‘Wake up Maggie I think I got something to say to you, ’ ACCC asks: ‘Where do you come from, my lovely!’
The Australian Competition and Consumer Commission has accepted a court enforceable undertaking from Maggie Beer Products Pty Ltd (Maggie Beer Products) in which the brand, owned by celebrity cook Maggie Beer, acknowledges that its conduct was likely to have been misleading, in breach of the Australian Consumer Law (ACL).
The undertaking relates to Maggie Beer Products’ place of origin representations on the labelling of “Maggie Beer” branded Ice cream (all flavours), Aged Red Wine Vinegar, Extra virgin olive oil and Rosemary and verjuice biscuits; representations made at a Local Fair held at a Woolworths Limited (Woolworths) supermarket in Mitcham, South Australia; and representations made in correspondence sent by Maggie Beer Products to Woolworths.
“Maggie Beer” branded Ice cream (all flavours), Extra virgin olive oil and Rosemary and verjuice biscuits are manufactured by third parties in Victoria, while “Maggie Beer” branded Aged Red Wine Vinegar is manufactured by a third party in Queensland.
However, since at least 2011, the following text and logo has been on the labelling of these products, in close proximity to each other:
- the “Maggie Beer” logo which depicts a pheasant with the words “Maggie Beer A Barossa Food Tradition”;
- the words “Made in Australia” or “Product of Australia”; and
- the words “Maggie Beer Products: 2 Keith Street Tanunda South Australia 5352”.
The ACCC considered that as a result of these representations in close proximity on the labels, a reasonable consumer would have gained the overall impression that each of these products was manufactured in Tanunda, the Barossa Valley and/or South Australia, when in fact this was not the case.
Representations made at Woolworths “Local Fair” and in correspondence with supermarket
In addition, Maggie Beer Products made representations to the public during a “Local Fair” held at a Woolworths supermarket in Mitcham, South Australia in April 2013 that its Ice cream and Rosemary and verjuice biscuits were made in South Australia or were otherwise “local” products, when that was not the case.
Further, Maggie Beer Products made representations in correspondence with Woolworths that its Ice cream, Aged red wine vinegar, Extra virgin olive oil and Rosemary and verjuice biscuits were made in South Australia or were otherwise “local” products, when this was not the case.
Maggie Beer Products has acknowledged that its product labelling, representations to the public at the “Local Fair” and representations to Woolworths were likely to have contravened sections 18 and 29(1)(k) of the ACL.
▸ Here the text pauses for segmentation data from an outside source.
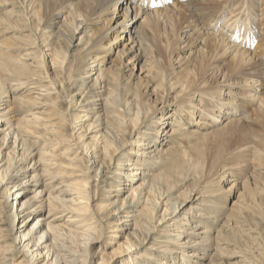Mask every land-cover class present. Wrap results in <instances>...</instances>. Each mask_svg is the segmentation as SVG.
<instances>
[{
	"label": "rangeland",
	"instance_id": "rangeland-1",
	"mask_svg": "<svg viewBox=\"0 0 264 264\" xmlns=\"http://www.w3.org/2000/svg\"><path fill=\"white\" fill-rule=\"evenodd\" d=\"M32 4L33 0H17L16 7L12 9L10 3H3L0 0V17L3 18L0 22V54H4L3 57L13 56L14 59L20 55L22 61L19 64L9 58V64L3 65L0 70V80L3 85L0 90V116L3 117L2 119L7 116L12 117L14 125L17 121L25 131L17 137V139L25 141L23 144L20 140L16 141L18 152L13 155V162L15 160L16 162L10 167L11 176L8 174L0 183V230H7L0 231V235L3 236L0 239L4 238L5 240L0 243V264H49L51 261L50 256L46 258L43 254L30 260L31 251H37L34 247H31L28 252L30 259L26 258L20 253L24 251L22 242H19L18 245L16 242L18 251L7 249V246L14 249L11 245V238L17 235L18 241L19 231H27L33 219L29 213L23 215L22 212L17 211L14 228L10 233L8 229L13 218L14 207L18 201L12 204L14 200L11 199L10 204L2 207V197L5 195L3 188L20 183L31 175L37 182L33 184L32 189L42 188L45 195L35 200V197L31 196L32 192L24 193L23 198L19 201L27 200L26 207H29L33 201H36L37 204L40 202L39 200L46 199L44 203H42L43 200L41 201L42 209L39 214H44L46 217L48 207L46 204L48 201H53L58 210L51 211L50 216L46 219H50L53 215L59 217L52 220L51 223L73 230L79 229L81 226L83 229L87 225L95 226V229L91 227L88 230L90 233L95 231V234H100L98 241L92 243L91 252L95 256L89 259L90 264H96L101 257L110 256L111 252L117 254L110 264H160L151 257L145 258V253H151V256L156 257H170L169 253H173L182 258L185 264H199L193 262L192 259H197L201 264H264V117L254 121L253 116L247 118L245 114H242L244 120L225 123L226 120L220 117L223 114L221 113L219 116L221 122L217 127L205 129L207 125L203 126V123L198 122L205 121L206 118L201 115V111L198 112L200 108H195L198 114L193 116L194 123L191 126L186 125V128L195 126L201 132L200 136L190 139V142L185 144L187 148L185 150L174 152L167 150L166 145H173V143H169L168 136L162 132L172 124L169 122L179 121V117L185 113V110L179 107L177 101L174 103L159 102L161 97L158 96L162 94L161 87L164 81L162 72H170L177 65L173 61L172 64H168V56L176 58L177 56L185 57L184 54H186L189 55L186 59L191 60L195 57L194 52L198 50V47L190 36L179 37V34L183 32L181 28H172L171 31H166L162 25H157L153 29L147 27L144 30L148 31L149 40H145L142 49L150 65H145L141 71L135 68L132 74L130 71L123 72L120 88L116 91V94L119 95L116 100L118 102L122 97L124 101L130 100L129 102L134 106L133 111L140 109V122L146 112L148 117L142 121L143 124L139 129L132 131L131 116L129 117L130 113L126 109L128 105L124 108L114 105L115 108L105 110L106 114L114 119V124L119 126L118 129L121 133L117 141L110 145L112 150L116 145L124 144V146L116 153L104 152L105 155H102V158H104V164L107 167L104 171L97 170L94 162L97 161V157L93 152L105 147L102 130L95 124H91L90 118L86 116L74 117L72 120L71 117L75 114L74 110L78 108L79 103L77 106L71 105L74 107L69 106V96L78 99L81 95L80 79L85 74L83 75L76 69L82 65L78 61L82 57V52L80 51L78 57L75 54L69 56L67 53H63L64 57L62 55L55 56L51 46H44L50 39H47V34L44 33L47 29L44 31L41 26L37 27L36 36L39 38L35 39L32 35L33 30L26 25L27 21H31L32 25L37 23ZM20 7L24 10V15L23 12H18ZM120 14L121 12L117 13L115 21L121 19ZM241 14L240 12L239 15ZM65 15L66 13H63L61 18ZM141 20L139 18L137 24ZM97 28L99 26L93 25L91 30H97ZM81 34L80 32L78 36ZM128 37L129 34L126 37L118 38L113 43L111 50L109 52L105 50L102 55L103 59L100 57L96 63L92 64L90 70L94 73L95 70L115 65L129 59V56H133L137 51L126 56V46L132 45L127 39ZM168 42L169 44H167ZM74 43L78 44L79 40L76 39ZM137 48L138 46L135 47V50ZM41 50L46 55V61H44L47 63L38 60L39 65L37 66L36 60L40 59L37 58V55ZM72 51L75 52V50ZM52 59L57 62L50 63ZM18 65L20 71L17 69ZM130 67H132L131 63ZM19 72L22 74L20 75ZM45 72L48 73L45 75ZM155 72L156 75H153ZM55 74L61 76L69 74L71 77L69 83H72L56 81V89H45V86H50L48 81H51ZM96 75L97 73L91 77ZM201 75L202 72H200ZM17 79L23 82L19 84ZM177 92L178 89L172 93L168 91L165 96L173 98ZM28 97L31 99L30 107H28L31 108L30 110L22 113L12 112V110L7 112L6 105L10 103L13 106V103L17 102L20 104ZM82 103L84 101H80V104ZM255 104L256 101L249 107ZM172 109L175 111L172 112ZM5 111L7 115L3 116L2 113ZM168 112H170V116L162 121L158 133L155 129L151 134L144 132L150 123H155L159 117ZM172 113H174V117H172ZM79 114L85 115L86 112L80 110ZM196 119H198L197 123H195ZM7 127L8 125L4 122L0 123V130L3 129L6 132L8 131L5 129ZM208 130L215 133L204 137ZM136 131L138 134H134ZM1 137L2 133H0V140H2ZM13 139L10 138L9 141ZM142 141H153L159 149H163L159 151L163 158V164H154L141 155L135 156L136 149L142 148L138 146ZM164 142L166 145H163ZM92 143L95 146H92ZM23 145L28 149L21 159ZM1 150L3 153L0 155V172L5 170L3 168L6 165L2 164L4 162L9 164L7 160L11 159V157L7 159L9 147ZM124 155L138 160V163H141V168L133 171L124 170L128 175L115 173V171H119V167L116 165L120 159H124ZM25 165L31 167L26 168ZM161 170H165L168 174L167 184L160 186L161 190L167 188V192L160 199L162 203L158 201L155 211L148 212L145 216L153 224L152 239L145 240L143 245L134 244L130 247L121 243L123 237L118 236L114 240L110 239L113 234L108 233L107 235L108 229L103 227L107 220L102 217L118 205L120 199H129L133 196V202L138 199L143 200L145 196L139 194L140 187H138L144 176L143 172L155 175ZM8 178L10 181L7 183ZM118 178L122 180V183L113 182ZM115 186H120L122 189L116 191L114 190ZM48 191L51 195H56L62 200L57 202L46 197ZM9 194L10 197L13 195L11 192ZM108 199L114 200L116 205L109 204ZM169 201H174L177 204L184 202V205L179 208L180 210L178 209L177 214L167 216L163 220L161 215ZM49 205L51 204L49 203ZM66 206H68V210L65 209ZM30 208L26 210L28 211ZM141 208L142 204L135 206V212L137 213ZM70 215L76 220L68 221ZM23 218L27 219L26 227H20V221ZM179 218L186 222V225H178V227H183L182 229L185 230L174 232L172 228L175 229L174 224ZM194 223H199V225L194 230L189 229V225ZM197 232L199 234H196ZM174 233L180 234V239L176 244H173V238H171L173 240L167 238L170 235H175ZM195 234L200 238H196ZM143 237L141 235V238ZM185 238L202 243L200 246L202 249L198 252L200 257H188L183 254V249H191V247H183L184 245L181 244ZM65 244L69 243L65 242ZM72 247L75 248V246ZM170 247L173 252L166 251L170 250ZM41 251L44 250L41 249Z\"/></svg>",
	"mask_w": 264,
	"mask_h": 264
},
{
	"label": "bare ground",
	"instance_id": "bare-ground-1",
	"mask_svg": "<svg viewBox=\"0 0 264 264\" xmlns=\"http://www.w3.org/2000/svg\"><path fill=\"white\" fill-rule=\"evenodd\" d=\"M182 1L185 2L183 3ZM2 2L10 3L13 9L16 7L17 0H2ZM32 8L37 23L32 25L31 21H27L26 25L30 26L33 30L32 35L35 39L39 38L36 36L37 27L41 26L43 30L47 29V31L44 30L46 32H43L47 34V39H50L48 40V44L44 46H51L50 48L55 56H63V53H67L69 56L75 54L78 57L80 56V51L82 52V57L78 60L82 65L76 69L82 72L83 75L85 74L80 79V84H82L81 95L78 99L69 96V106L74 104L77 106L79 103L78 108L74 110L75 114L71 117L72 120H74V117L81 118L82 116H86L90 118L91 124H95L96 127H100L102 130L105 147L96 149L93 152L94 156L97 157V161H94L97 170L101 169L104 171L105 167H107L104 164L102 155H105L106 152L116 153L124 146V144L116 145L115 149L112 150V146L110 145L117 141L121 133L118 129L119 126L116 123L114 124V119L109 114H106L105 110L114 107V105L115 107L121 106L123 108L128 105L126 109L130 113L129 117L131 116L132 131L139 129L143 124L142 121H145L148 117L146 112L140 122V109L133 111L134 106L131 105L130 100L124 101L122 97H120L121 99L118 102L116 100L119 97L116 91L120 88L119 84L120 79L123 78V72L130 71L132 74L135 68L141 71L145 65H150L142 49V44H144L145 40H149V33L144 30L147 27L153 29L157 25H162L166 31H171L172 28H181L183 32L179 34V37L185 38L190 36L198 47V50L194 52L195 57L191 60L186 59V57H189L186 54H184L185 57L177 56L176 58H170L168 56V64H172L173 61L177 65L170 72H162L164 81L161 87L162 94L158 96L161 97L159 102L174 103L177 101L179 107L185 110V113L179 117V121L169 122L172 124L162 132L168 136V138L166 137L168 142L173 143V145H166L164 142L165 144L163 145L167 146V150H172V152L185 150L187 149L185 144L190 142V139H196L200 136L201 132L195 126L186 128V125L191 126L194 123L193 116H197L198 114L195 108H200L198 112L201 111V115L205 116L207 120H200L198 122V119H196L195 123H203V126L207 125L205 129L217 127L222 117L223 120H226L225 123H235L244 120L241 116L242 114H245L247 118L253 116L254 121H258L264 117V0H33ZM23 11L21 7L18 9V12ZM118 12H121V19L115 21ZM240 12L242 13L241 15H239ZM63 13H66V15L61 18ZM139 18L142 20L137 24ZM2 19L0 17V22ZM222 19L224 20L220 23ZM200 24L201 27H199ZM93 25L99 26V28L91 30ZM212 30L214 31L212 32ZM80 32L82 34L78 36ZM128 34L129 37L127 39L130 40L132 45L124 47L126 56H129L134 51L137 52L133 56H129L127 60L118 62L115 65L112 64L106 68L102 67L93 73L90 70L92 64L96 63L100 57L103 59L102 55L105 50L109 52L113 43L118 38L126 37ZM175 36L177 37V34ZM76 39L79 40L78 44L74 43ZM136 46L138 48L135 50ZM72 50H75V52ZM3 55L0 54V70H2L3 65L9 64V58L13 59L14 62H19V64L22 62L20 55L15 59L13 56L3 57ZM37 58H40L36 60L37 66L39 65L38 60L47 63L45 62L46 55H44L43 50L37 55ZM51 62L54 64L57 61L52 59ZM130 63L132 67H130ZM17 69L20 71L19 65ZM161 69L166 70L164 68ZM200 72H202L201 76ZM1 73L3 72L1 71ZM47 73L45 72V75ZM96 73L97 75L92 78L91 76ZM19 74L21 75L22 72H19ZM153 75H156V72ZM70 80L69 74L65 76L55 74L54 78L48 81L50 86H45V89H56V81H66L67 84H71L72 82L69 83ZM22 82L19 81V84ZM2 87L3 85L0 80V90ZM154 87L156 88V86ZM177 89L178 92L175 97L169 98L165 96V94H168V91L172 93ZM65 95L68 96V94ZM30 100V97H28L26 101L20 104L18 102L13 103V106L9 103L6 105L7 112L12 110V112L22 113L30 110L31 108H28L31 104ZM80 101H84V103L80 104ZM254 101H256V104L249 107ZM80 110L81 112H86V114L80 115ZM174 111L175 109L172 112ZM7 112H3V116H6ZM221 113L223 114L221 115ZM163 115L155 123H150V126L144 132L151 134L153 133V129H155L156 133H158L160 130L159 126L164 119L170 116V112ZM171 115L174 117V113ZM2 118L0 116V123L4 122L8 125L5 128L8 131L0 130V133H2L0 155L3 153L2 148L9 147L7 159L10 157L11 159L7 160L9 164H6V162L2 164L6 166L3 168L5 170L0 172V183L8 174L11 176L10 167L16 162V160L13 162V155L18 152L16 141L20 140L17 137L19 134L25 132L17 121L14 125L12 117L7 116L4 119ZM213 133L215 132L208 130L204 137ZM134 134H138V131ZM10 138L14 139L9 141ZM20 141L23 144L25 140ZM93 145L95 146L94 143H92ZM138 146L142 148L136 149L134 152L135 156L141 155V157L143 156L151 160L154 164L164 163L159 153L163 149H159L155 142L142 141L139 142ZM27 149L28 147H24L23 145V156L21 159H23ZM140 165L141 163H138V160L124 155V159H120L117 163L116 166L119 167V171H115V173L128 175L124 170H138L141 168ZM25 167L31 166L25 165ZM143 175L138 187H140L139 194H143L145 198L143 200L138 199L136 202H133V196L129 197V199L123 198V200H119L118 205L115 204L114 200L110 201L108 199L109 204L116 206L102 217L107 220L103 225L105 229H108L107 235L108 233L113 234H111L112 236L110 237L112 238L110 239L114 240L118 236L123 237L121 243L129 247L134 244L137 246L143 245L145 240L152 239L153 224L145 216L146 213L155 211L158 201L162 203L160 199L167 192V188L161 190L162 188L160 187L161 184L165 186L168 181V174L165 170H161L160 173L155 175L144 171ZM122 176L124 177V175ZM33 177L31 175V177L22 180L20 183H14L9 187L3 188L5 195L2 197V207L10 204L12 202L11 199L14 200L12 204L18 201L15 207L13 205L15 210L8 229L10 233H12L11 231L14 228L17 211L19 213L22 212L23 215L29 213L32 216L31 219H33L27 231H19L18 241L17 235L11 238V245L14 249H10L8 246L7 249L18 251L16 242L17 245L19 242H22L24 251L20 253L26 258H29L28 252L31 247L37 249L35 252L31 251L32 257L31 259L29 258L30 260L43 254L46 258L50 256L51 261L49 264H90L89 259L95 256L91 252V246L93 242L98 241L100 234H95V231L90 233L88 230L91 227L95 229V226L87 225L83 229L80 225V230H73L51 223L52 220L59 217L58 215H53L50 219H46V217L50 216L51 211L58 210L53 201H48L46 204L48 206L46 217H44V214H39L42 209L41 201L43 199L39 200L40 202L37 204L36 201H33L29 207H26L27 200L19 201L23 198L22 195L24 193L32 192L31 196L33 195L35 200L45 195L42 192V188L32 189L33 184L37 183ZM10 178L7 179V183L10 181ZM113 182L122 183V180L118 178ZM121 189L120 186L114 187L116 191H120ZM8 192H11L13 195L10 197ZM46 197L52 198V200L57 202L62 200L57 198L56 195H51L49 191ZM168 198L171 199L170 196ZM183 203L177 204L174 201H169L162 212L161 219L165 220L167 216L177 214L180 210L179 208L183 207ZM141 204L142 208L136 213L134 207ZM28 208L30 209L27 211L26 209ZM65 209L68 210V206ZM67 220L72 222L76 219L70 215ZM20 223V227H26V224H28L25 218ZM178 225H186V222L181 221L180 218L177 219V222L174 224L175 229L172 228L174 232L185 230L182 229L183 227H178ZM198 225L199 223L189 225V229L194 230ZM0 231L7 230L1 229ZM174 234L167 238H173L174 240H171L174 241L173 244H176L180 239V234ZM196 234L199 233L197 232ZM141 235L144 237L141 238ZM1 237L3 236L0 235ZM196 238L200 237L196 235ZM3 241H5L4 238L0 239V243ZM65 242L69 244L66 245ZM181 244L184 245H182L183 247H191V249H183L184 255L188 257L201 256L198 253L202 249L200 241H190L185 238ZM72 246H75V248L73 249ZM38 248L40 249L38 250ZM171 248L166 251L173 252ZM41 249L44 251H41ZM163 250L165 251V248ZM116 254V252H111L110 256L101 257L96 264H110ZM169 254L170 257L151 256V253H145L144 256L145 258L151 257L160 264H185L182 258L173 253ZM192 261L201 264L197 259H192Z\"/></svg>",
	"mask_w": 264,
	"mask_h": 264
}]
</instances>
“Consumers are often willing to pay premium prices for local products and businesses are following consumer demand by stocking local goods,” said Rod Sims, ACCC Chairman. “Protecting the integrity of credence claims made about food products is a priority enforcement area for the ACCC,” he said.
“The Barossa Valley is a nationally recognised premium food and wine destination, and businesses in that region use place of origin claims to promote or distinguish their product from others in the market,” Mr Sims said.
“Misleading representations about the origin of products to capitalise on this demand undermines the integrity of credence claims which are relied on by consumers and, equally important, can harm competing producers whose products are made locally,” Mr Sims said.
Maggie Beer Products to amend its labelling
Maggie Beer Products has cooperated with the ACCC’s investigation and, as part of the undertaking, will amend its labelling so that the place of manufacture for products made outside of South Australia is made clear to consumers. It will also shortly publish an educative article in Food Magazine.
The ACCC said this matter came to the its attention independently of the recent ACCC investigation concerning Maggie Beer’s daughter Saskia Beer and her company Barossa Farm Produce (ACCC MR 144/14).